▶ [Task statement]:
Reproduce the items beginning at the start of the records and continuing through the line with "opportunities for STEM professionals and", substituting "coverage" for every instance of "insurance" and changing nothing else. Leave the pictures out of your answer.

▶ [Listed entries]:
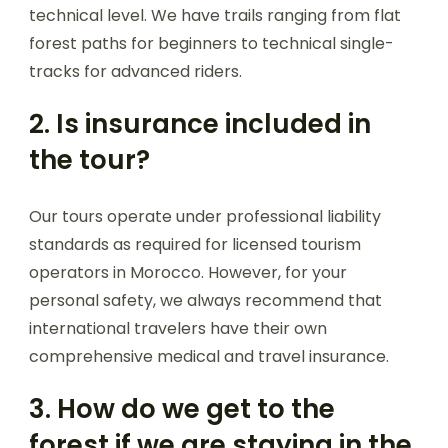
technical level. We have trails ranging from flat
forest paths for beginners to technical single-
tracks for advanced riders.
2. Is insurance included in
the tour?
Our tours operate under professional liability
standards as required for licensed tourism
operators in Morocco. However, for your
personal safety, we always recommend that
international travelers have their own
comprehensive medical and travel insurance.
3. How do we get to the
forest if we are staying in the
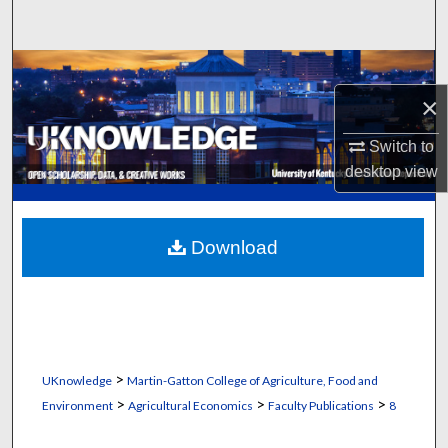
Search
Browse Collections
×
My Account
Switch to
About
desktop
view
Digital Commons Network™
Download
>
UKnowledge
Martin-Gatton College of Agriculture, Food and
>
>
>
Environment
Agricultural Economics
Faculty Publications
8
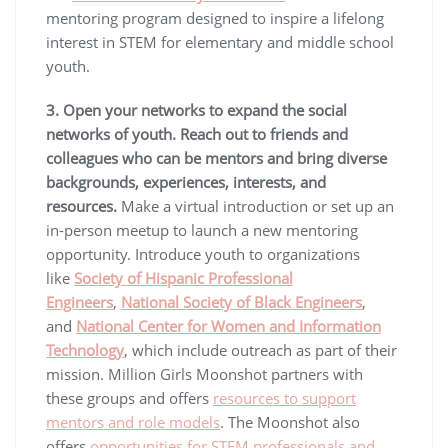
mentoring program designed to inspire a lifelong
interest in STEM for elementary and middle school
youth.
3. Open your networks to expand the social
networks of youth.
Reach out to friends and
colleagues who can be mentors and bring diverse
backgrounds, experiences, interests, and
resources.
Make a virtual introduction or set up an
in-person meetup to launch a new mentoring
opportunity. Introduce youth to organizations
like
Society of Hispanic Professional
Engineers
,
National Society of Black Engineers
,
and
National Center for Women and Information
Technology
, which include outreach as part of their
mission. Million Girls Moonshot partners with
these groups and offers
resources to support
mentors and role models
. The Moonshot also
offers
opportunities for STEM professionals and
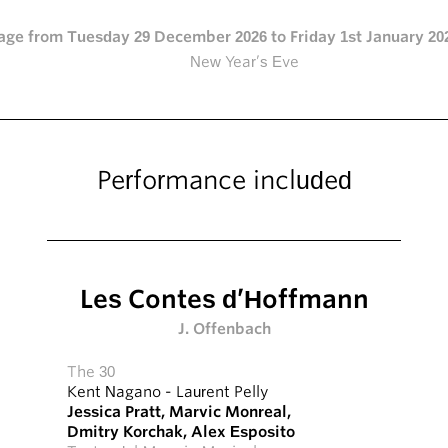
age from Tuesday 29 December 2026 to Friday 1st January 202
New Year’s Eve
Performance included
Les Contes d’Hoffmann
J. Offenbach
The 30
Kent Nagano
-
Laurent Pelly
Jessica Pratt
,
Marvic Monreal
,
Dmitry Korchak
,
Alex Esposito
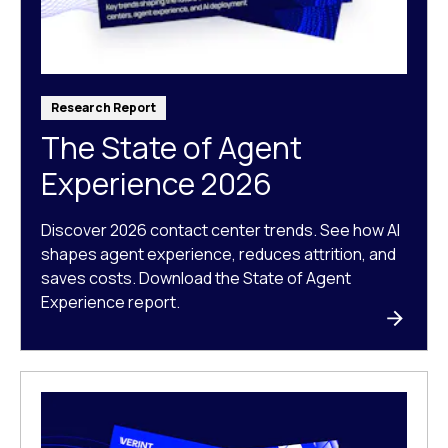
Research Report
The State of Agent
Experience 2026
Discover 2026 contact center trends. See how AI
shapes agent experience, reduces attrition, and
saves costs. Download the State of Agent
Experience report.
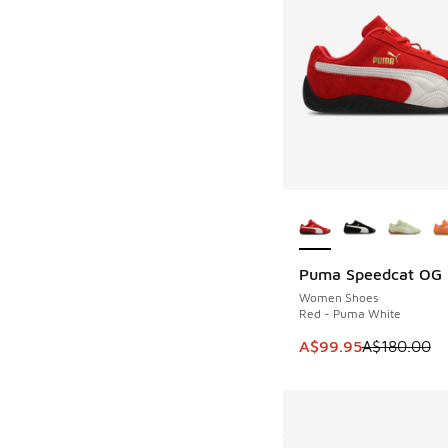
More Colors Availab
Puma Speedcat OG
SAVE A$80
Women Shoes
Red - Puma White
This item is on sale
A$99.95
A$180.00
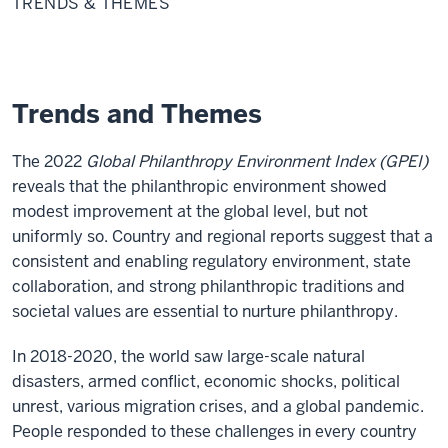
TRENDS & THEMES
Themes
Trends and Themes
The 2022
Global Philanthropy Environment Index (GPEI)
reveals that the philanthropic environment showed
modest improvement at the global level, but not
uniformly so. Country and regional reports suggest that a
consistent and enabling regulatory environment, state
collaboration, and strong philanthropic traditions and
societal values are essential to nurture philanthropy.
In 2018-2020, the world saw large-scale natural
disasters, armed conflict, economic shocks, political
unrest, various migration crises, and a global pandemic.
People responded to these challenges in every country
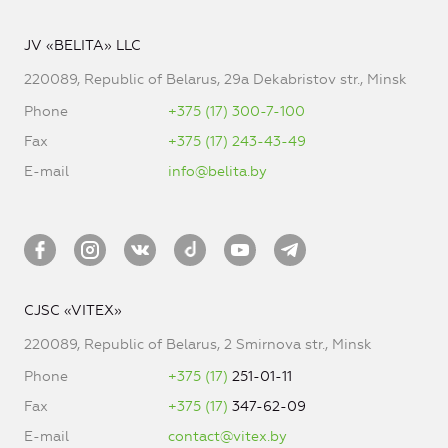
JV «BELITA» LLC
220089, Republic of Belarus, 29a Dekabristov str., Minsk
Phone
+375 (17) 300-7-100
Fax
+375 (17) 243-43-49
E-mail
info@belita.by
CJSC «VITEX»
220089, Republic of Belarus, 2 Smirnova str., Minsk
Phone
+375 (17)
251-01-11
Fax
+375 (17)
347-62-09
E-mail
contact@vitex.by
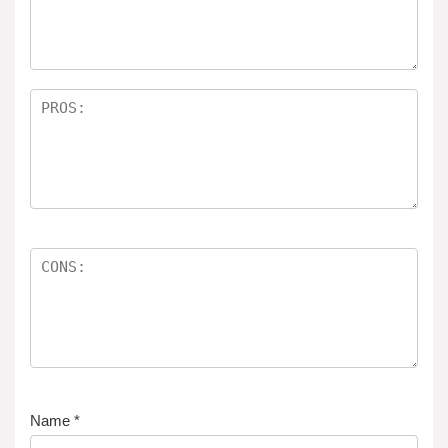
ar
s
Name
*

▶ [Answer to this problem]:
technical level. We have trails ranging from flat
forest paths for beginners to technical single-
tracks for advanced riders.
2. Is coverage included in
the tour?
Our tours operate under professional liability
standards as required for licensed tourism
operators in Morocco. However, for your
personal safety, we always recommend that
international travelers have their own
comprehensive medical and travel coverage.
3. How do we get to the
forest if we are staying in the
Search
Browse Collections
×
My Account
Switch to
About
desktop
view
Digital Commons Network™
Download
>
UKnowledge
Martin-Gatton College of Agriculture, Food and
>
>
>
Environment
Agricultural Economics
Faculty Publications
8
mentoring program designed to inspire a lifelong
interest in STEM for elementary and middle school
youth.
3. Open your networks to expand the social
networks of youth.
Reach out to friends and
colleagues who can be mentors and bring diverse
backgrounds, experiences, interests, and
resources.
Make a virtual introduction or set up an
in-person meetup to launch a new mentoring
opportunity. Introduce youth to organizations
like
Society of Hispanic Professional
Engineers
,
National Society of Black Engineers
,
and
National Center for Women and Information
Technology
, which include outreach as part of their
mission. Million Girls Moonshot partners with
these groups and offers
resources to support
mentors and role models
. The Moonshot also
offers
opportunities for STEM professionals and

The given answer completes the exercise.